> Provided information
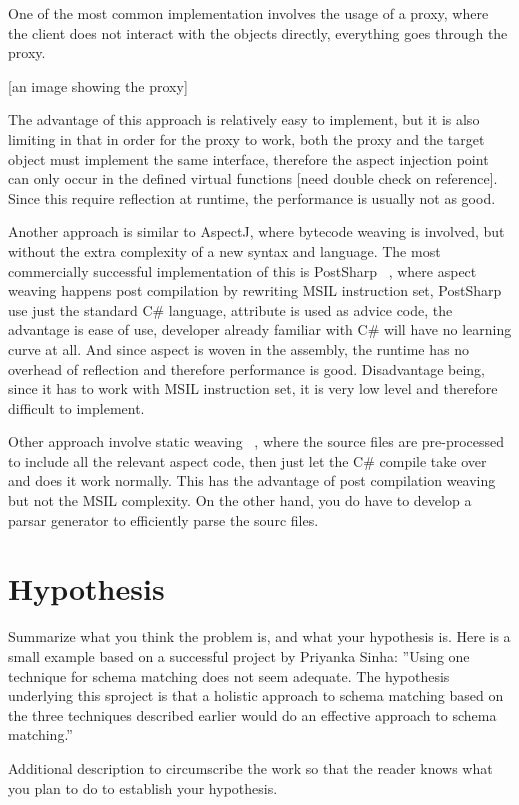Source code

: One of the most common implementation involves the usage of a proxy, where the client does not interact with the objects directly, everything goes through the proxy.

[an image showing the proxy]

The advantage of this approach is relatively easy to implement, but it is also limiting in that in order for the proxy to work, both the proxy and the target object must implement the same interface, therefore the aspect injection point can only occur in the defined virtual functions [need double check on reference]. Since this require reflection at runtime, the performance is usually not as good.

Another approach is similar to AspectJ, where bytecode weaving is involved, but without the extra complexity of a new syntax and language. The most commercially successful implementation of this is PostSharp ~\cite{postsharp}, where aspect weaving happens post compilation by rewriting MSIL instruction set, PostSharp use just the standard C\# language, attribute is used as advice code, the advantage is ease of use, developer already familiar with C\# will have no learning curve at all. And since aspect is woven in the assembly, the runtime has no overhead of reflection and therefore performance is good. Disadvantage being, since it has to work with MSIL instruction set, it is very low level and therefore difficult to implement.

Other approach involve static weaving ~\cite{aspectcs}, where the source files are pre-processed to include all the relevant aspect code, then just let the C\# compile take over and does it work normally. This has the advantage of post compilation weaving but not the MSIL complexity. On the other hand, you do have to develop a parsar generator to efficiently parse the sourc files.

\section{Hypothesis}
Summarize what you think the problem is, and what your hypothesis
is. Here is a small example based on a successful project by Priyanka
Sinha: ''Using one technique for schema matching does not seem
adequate. The hypothesis underlying this sproject is that a holistic
approach to schema matching based on the three techniques described
earlier would do an effective approach to schema matching.''

Additional description to circumscribe the work so that the reader
knows what you plan to do to establish your hypothesis.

> Task
Scan the lines above for the word "your" and copy every one where it occurs.

> Answer to this problem
Summarize what you think the problem is, and what your hypothesis
knows what you plan to do to establish your hypothesis.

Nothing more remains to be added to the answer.